While she’s given an established course description, she creates the content and chooses how she implements it. In her classrooms, BIPOC students would talk about the work being done in their communities and the class would have a conversation about what it means to critique that work through a white gaze. “Effectively what we end up doing sometimes is extracting BIPOC knowledge and then teaching it back to BIPOC communities for a fee,” Sampath says. “That is an extractive and exploitative process.”
She adds that it’s problematic that academia enforces the idea that a professor is an expert. “I go into a classroom thinking that students are also keepers of their own knowledge.” She tries to keep in mind how she can shift from an expert to a facilitator of knowledge exchange between people.
She says this could mean physically setting up the classroom so that there’s not a clear leader. It could also mean having students speak to some of their own lived experiences, validating and connecting them to more formalized theory.
Critical self-reflection can also be a useful decolonizing tool, according to the 2018 article, as it asks people to interrogate assumptions about what knowledge is assigned value in Western institutions and to see how that knowledge may be “harbouring injustice and racism.”

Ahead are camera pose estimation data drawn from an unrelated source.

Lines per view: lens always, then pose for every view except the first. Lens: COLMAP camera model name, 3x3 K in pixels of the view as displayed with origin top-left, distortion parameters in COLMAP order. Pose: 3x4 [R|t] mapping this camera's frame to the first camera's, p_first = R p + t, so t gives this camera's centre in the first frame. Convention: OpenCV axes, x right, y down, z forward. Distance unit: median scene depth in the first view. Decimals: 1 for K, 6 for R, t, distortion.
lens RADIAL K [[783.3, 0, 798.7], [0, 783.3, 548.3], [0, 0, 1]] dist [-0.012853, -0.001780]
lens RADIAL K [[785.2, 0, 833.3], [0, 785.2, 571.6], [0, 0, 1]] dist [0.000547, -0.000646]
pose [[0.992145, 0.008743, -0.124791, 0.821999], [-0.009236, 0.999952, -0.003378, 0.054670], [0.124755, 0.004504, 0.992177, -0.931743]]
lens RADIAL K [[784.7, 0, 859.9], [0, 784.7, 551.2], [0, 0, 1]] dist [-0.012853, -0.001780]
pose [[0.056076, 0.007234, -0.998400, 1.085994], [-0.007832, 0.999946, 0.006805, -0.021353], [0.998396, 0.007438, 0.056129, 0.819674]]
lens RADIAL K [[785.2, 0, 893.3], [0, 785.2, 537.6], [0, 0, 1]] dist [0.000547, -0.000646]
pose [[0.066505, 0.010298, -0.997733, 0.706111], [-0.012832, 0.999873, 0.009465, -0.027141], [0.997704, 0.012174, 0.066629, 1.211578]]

Last semester, Chapman made her way into the Victoria Building for her third-year social work class on decolonization.
Before starting the class, the professor looked at the rows of desks and said the setup didn’t work for her. Her class was about decolonizing, and decolonization had to start in the classroom.

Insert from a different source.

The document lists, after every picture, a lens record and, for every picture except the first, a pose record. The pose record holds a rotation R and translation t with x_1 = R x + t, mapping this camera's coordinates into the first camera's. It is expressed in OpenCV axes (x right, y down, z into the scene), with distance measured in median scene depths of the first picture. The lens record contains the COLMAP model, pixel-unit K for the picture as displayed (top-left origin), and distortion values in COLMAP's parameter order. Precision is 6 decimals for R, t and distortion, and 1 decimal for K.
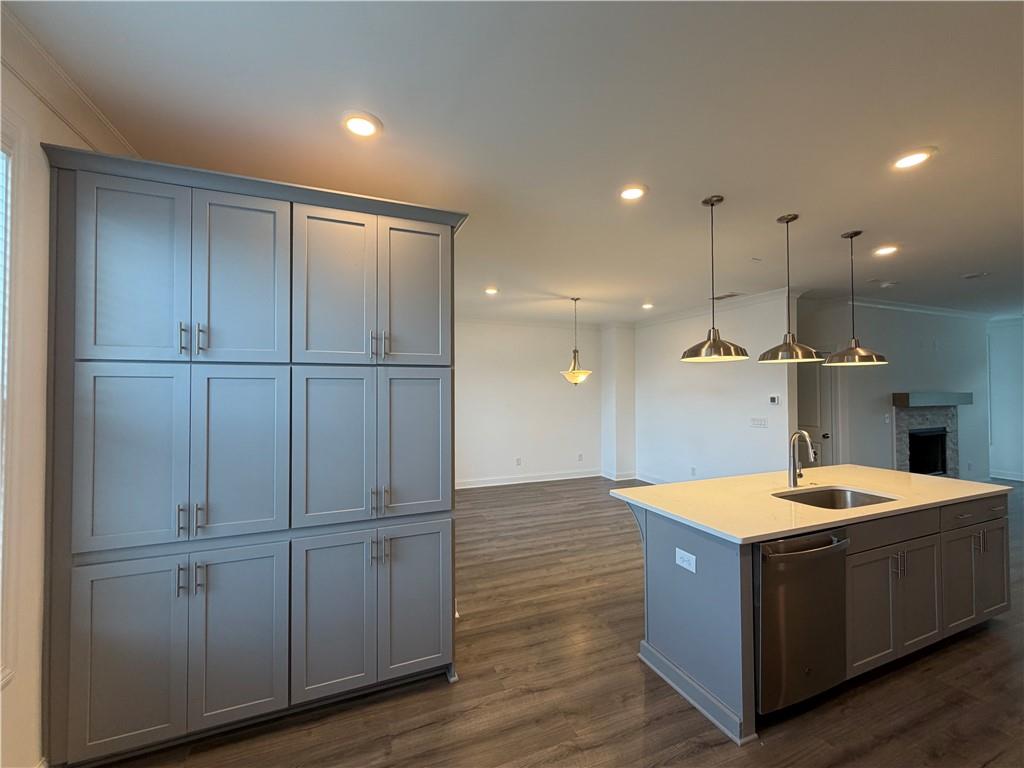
lens RADIAL K [[409.7, 0, 509.5], [0, 409.7, 384.3], [0, 0, 1]] dist [0.000930, -0.000152]
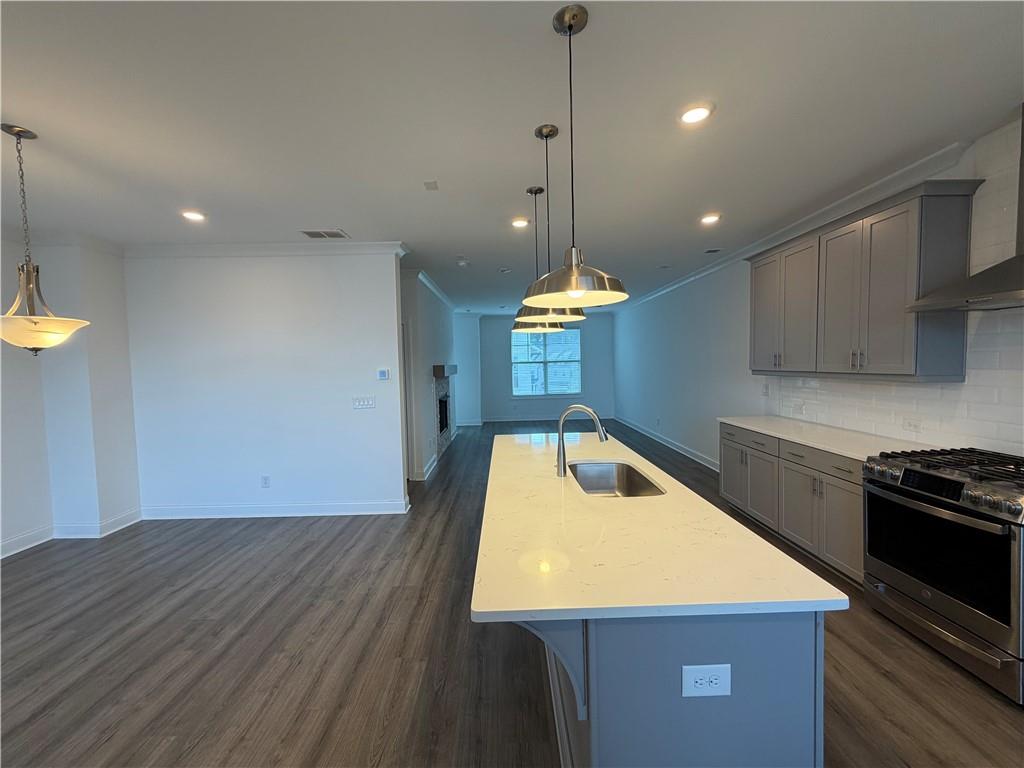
lens RADIAL K [[409.7, 0, 509.5], [0, 409.7, 384.3], [0, 0, 1]] dist [0.000930, -0.000152]
pose [[0.361731, -0.054069, 0.930713, -0.050451], [0.005996, 0.998431, 0.055673, 0.013745], [-0.932263, -0.014558, 0.361487, 0.464435]]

She felt that the typical classroom set up in rows doesn’t make for a welcoming environment for students, especially for those who sit in the back, because it creates a stigma that only the “good” students sit in the front and “bad” students sit in the back. Instead, she wanted to create a space that was equally occupied.
And so the professor, with the help of the students, reorganized the physical space. They moved the desks into a circle with no front or back of the classroom. Both the professor and the students could walk around the room. Chapman says this environment fostered a more inclusive and comfortable space where students could speak freely and teach each other, rather than being afraid to ask questions.
Looking back, Chapman says it helped her better understand the course content as well as be more engaged in the class because she could physically see everyone and therefore more easily interact with them. She says the discussions were very conversational and they never ran into issues with students talking over one another because they did a “popcorn” style discussion, where students could freely add on to other students’ ideas in a respectful way. “It’s just those little changes that actually matter,” Chapman says.